:: ПРИВЕДЁННЫЙ ОТРЫВОК ::
..............................

Перед смертью он завещал своему сыну, двоюродному племяннику Мао Цзэдуна Хэ Фэншэну, встретиться с Мао Цзэдуном и со всей откровенностью на правах родственника поведать ему о том, как на самом деле живут люди в деревне.

Хэ Фэншэн отличался типичным хунаньским характером: ему сам черт был не брат. Он вскоре после смерти отца приехал в Пекин, пришел к воротам резиденции ЦК КПК Чжуннаньхая и потребовал у охраны, чтобы его пустили повидаться с родственником.

Такая встреча через несколько дней состоялась. Хэ Фэншэн рассказал Мао Цзэдуну о том, как обстояли дела в его родных местах.

Он поведал следующее: начался «великий скачок», потребовали создавать коммуны. А ведь как непросто было каждому крестьянскому двору, каждой семье обзавестись к тому времени каким-никаким, а своим домом, хозяйством. И вот в одну ночь все это было в буквальном смысле слова порушено. Стены домов, сложенные из местного кирпича, велели разрушить, истолочь и пустить на удобрение. И тогда сразу же довели дело до того, что куры стали бегать где попало, собаки стали рыскать, перескакивая бывшие стены крестьянских хозяйств. Люди стали плакать, взывая к памяти родителей. Затем стали соединять по сто, по двести дворов; чем больше были масштабы такого соединения хозяйств, тем больше, считалось, появляется коллективного хозяйства. Тут, если бы Отец Небесный наслал пожар, так сразу заполыхало бы все это коллективное хозяйство с одного конца деревни до другого, так как понастроили взамен отдельных домов крестьянских семей общие бараки из камыша на несколько сот человек, разделив их на небольшие каморки.

..............................

:: ИЗВЛЕЧЁННЫЕ ДАННЫЕ ::
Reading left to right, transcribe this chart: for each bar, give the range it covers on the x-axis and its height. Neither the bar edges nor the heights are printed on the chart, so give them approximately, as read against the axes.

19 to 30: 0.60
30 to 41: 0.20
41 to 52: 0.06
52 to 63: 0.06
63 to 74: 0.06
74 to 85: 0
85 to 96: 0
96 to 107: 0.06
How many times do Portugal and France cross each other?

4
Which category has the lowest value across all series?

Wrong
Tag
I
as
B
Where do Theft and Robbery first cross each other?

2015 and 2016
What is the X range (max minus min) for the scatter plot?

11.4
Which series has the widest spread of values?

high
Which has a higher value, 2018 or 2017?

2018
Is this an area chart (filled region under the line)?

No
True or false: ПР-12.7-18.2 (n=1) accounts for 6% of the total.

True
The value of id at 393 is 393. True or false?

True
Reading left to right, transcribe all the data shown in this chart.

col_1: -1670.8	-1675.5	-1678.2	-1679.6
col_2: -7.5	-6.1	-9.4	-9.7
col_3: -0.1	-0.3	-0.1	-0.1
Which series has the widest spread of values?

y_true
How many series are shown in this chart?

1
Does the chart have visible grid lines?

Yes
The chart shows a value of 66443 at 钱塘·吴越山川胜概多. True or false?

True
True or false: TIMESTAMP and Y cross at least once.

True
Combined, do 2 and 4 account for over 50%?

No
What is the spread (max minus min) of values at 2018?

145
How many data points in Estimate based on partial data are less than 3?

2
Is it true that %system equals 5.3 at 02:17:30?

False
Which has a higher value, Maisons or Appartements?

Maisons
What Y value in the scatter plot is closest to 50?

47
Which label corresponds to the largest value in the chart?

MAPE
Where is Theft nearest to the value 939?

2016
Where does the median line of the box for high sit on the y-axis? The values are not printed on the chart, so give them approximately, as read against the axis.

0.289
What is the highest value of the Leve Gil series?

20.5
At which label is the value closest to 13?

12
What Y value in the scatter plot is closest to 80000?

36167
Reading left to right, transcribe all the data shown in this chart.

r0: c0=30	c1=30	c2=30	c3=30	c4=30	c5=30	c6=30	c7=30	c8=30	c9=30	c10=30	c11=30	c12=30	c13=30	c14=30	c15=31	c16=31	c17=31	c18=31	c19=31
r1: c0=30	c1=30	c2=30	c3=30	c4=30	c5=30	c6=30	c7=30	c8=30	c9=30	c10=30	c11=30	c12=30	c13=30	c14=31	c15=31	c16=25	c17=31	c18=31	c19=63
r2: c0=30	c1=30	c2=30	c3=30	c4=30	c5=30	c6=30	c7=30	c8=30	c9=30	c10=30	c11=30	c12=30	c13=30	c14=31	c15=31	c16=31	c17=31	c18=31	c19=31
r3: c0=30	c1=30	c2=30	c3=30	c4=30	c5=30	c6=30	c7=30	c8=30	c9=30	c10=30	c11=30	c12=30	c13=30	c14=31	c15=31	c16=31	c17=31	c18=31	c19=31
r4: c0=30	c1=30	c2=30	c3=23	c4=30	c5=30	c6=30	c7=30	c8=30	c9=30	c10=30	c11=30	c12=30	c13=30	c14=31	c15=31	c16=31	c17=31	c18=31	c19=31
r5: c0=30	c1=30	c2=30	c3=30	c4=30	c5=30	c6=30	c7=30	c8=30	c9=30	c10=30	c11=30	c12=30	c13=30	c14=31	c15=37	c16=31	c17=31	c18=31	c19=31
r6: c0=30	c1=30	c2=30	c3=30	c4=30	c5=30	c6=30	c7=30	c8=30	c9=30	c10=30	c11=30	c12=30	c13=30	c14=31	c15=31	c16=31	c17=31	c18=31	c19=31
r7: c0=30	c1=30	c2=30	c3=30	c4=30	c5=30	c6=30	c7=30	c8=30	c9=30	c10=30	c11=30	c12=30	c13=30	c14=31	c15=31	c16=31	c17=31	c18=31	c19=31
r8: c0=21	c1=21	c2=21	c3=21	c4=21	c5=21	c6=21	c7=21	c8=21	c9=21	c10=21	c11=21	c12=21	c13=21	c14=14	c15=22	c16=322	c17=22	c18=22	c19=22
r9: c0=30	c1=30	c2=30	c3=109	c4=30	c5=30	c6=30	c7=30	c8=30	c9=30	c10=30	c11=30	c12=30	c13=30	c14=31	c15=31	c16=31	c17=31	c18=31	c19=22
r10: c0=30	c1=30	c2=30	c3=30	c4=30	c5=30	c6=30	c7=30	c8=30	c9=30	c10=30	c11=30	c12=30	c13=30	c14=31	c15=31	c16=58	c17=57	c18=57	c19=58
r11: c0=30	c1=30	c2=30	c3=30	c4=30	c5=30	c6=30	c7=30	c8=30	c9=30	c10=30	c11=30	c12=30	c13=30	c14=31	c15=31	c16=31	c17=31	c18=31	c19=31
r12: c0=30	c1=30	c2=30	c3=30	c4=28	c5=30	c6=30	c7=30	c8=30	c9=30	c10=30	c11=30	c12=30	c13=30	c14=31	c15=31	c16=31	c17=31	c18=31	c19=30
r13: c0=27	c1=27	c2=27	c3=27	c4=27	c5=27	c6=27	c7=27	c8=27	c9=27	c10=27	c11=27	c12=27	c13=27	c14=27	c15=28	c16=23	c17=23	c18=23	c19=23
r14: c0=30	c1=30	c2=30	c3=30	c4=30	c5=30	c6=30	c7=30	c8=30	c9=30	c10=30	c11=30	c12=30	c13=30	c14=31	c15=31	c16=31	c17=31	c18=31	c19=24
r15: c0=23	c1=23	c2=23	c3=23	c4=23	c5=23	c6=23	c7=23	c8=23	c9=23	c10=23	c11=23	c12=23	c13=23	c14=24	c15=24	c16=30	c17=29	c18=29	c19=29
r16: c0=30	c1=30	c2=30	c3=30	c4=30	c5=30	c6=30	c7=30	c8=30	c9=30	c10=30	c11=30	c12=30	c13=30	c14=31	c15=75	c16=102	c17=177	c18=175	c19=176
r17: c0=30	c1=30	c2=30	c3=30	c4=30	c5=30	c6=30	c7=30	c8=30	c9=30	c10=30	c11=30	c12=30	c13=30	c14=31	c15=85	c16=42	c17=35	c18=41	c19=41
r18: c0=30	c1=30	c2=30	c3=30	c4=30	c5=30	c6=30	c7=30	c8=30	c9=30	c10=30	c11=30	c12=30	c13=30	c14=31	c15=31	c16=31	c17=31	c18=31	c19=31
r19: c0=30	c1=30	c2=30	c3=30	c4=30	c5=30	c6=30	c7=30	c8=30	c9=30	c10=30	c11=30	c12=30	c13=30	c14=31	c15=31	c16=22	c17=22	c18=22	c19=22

..............................

:: ЗАДАНИЕ 1 ::
Объясните по приведённому отрывку, почему при пожаре всё коллективное хозяйство сразу заполыхало бы от одного конца деревни до другого. Ответ дайте в одном-двух предложениях.
:: ЗАДАНИЕ 2 ::
Ответьте по приведённому отрывку на вопросы:
(a) Кем Хэ Фэншэн приходился Мао Цзэдуну?
(b) К чьим воротам пришёл Хэ Фэншэн в Пекине?
(c) Что велели сделать со стенами домов, сложенными из местного кирпича?

:: ОТВЕТ 1 ::
Вместо отдельных домов крестьянских семей построили общие бараки из камыша на несколько сот человек, разделённые на небольшие каморки.

:: ОТВЕТ 2 ::
(a) Двоюродным племянником.
(b) К воротам резиденции ЦК КПК Чжуннаньхая.
(c) Разрушить, истолочь и пустить на удобрение.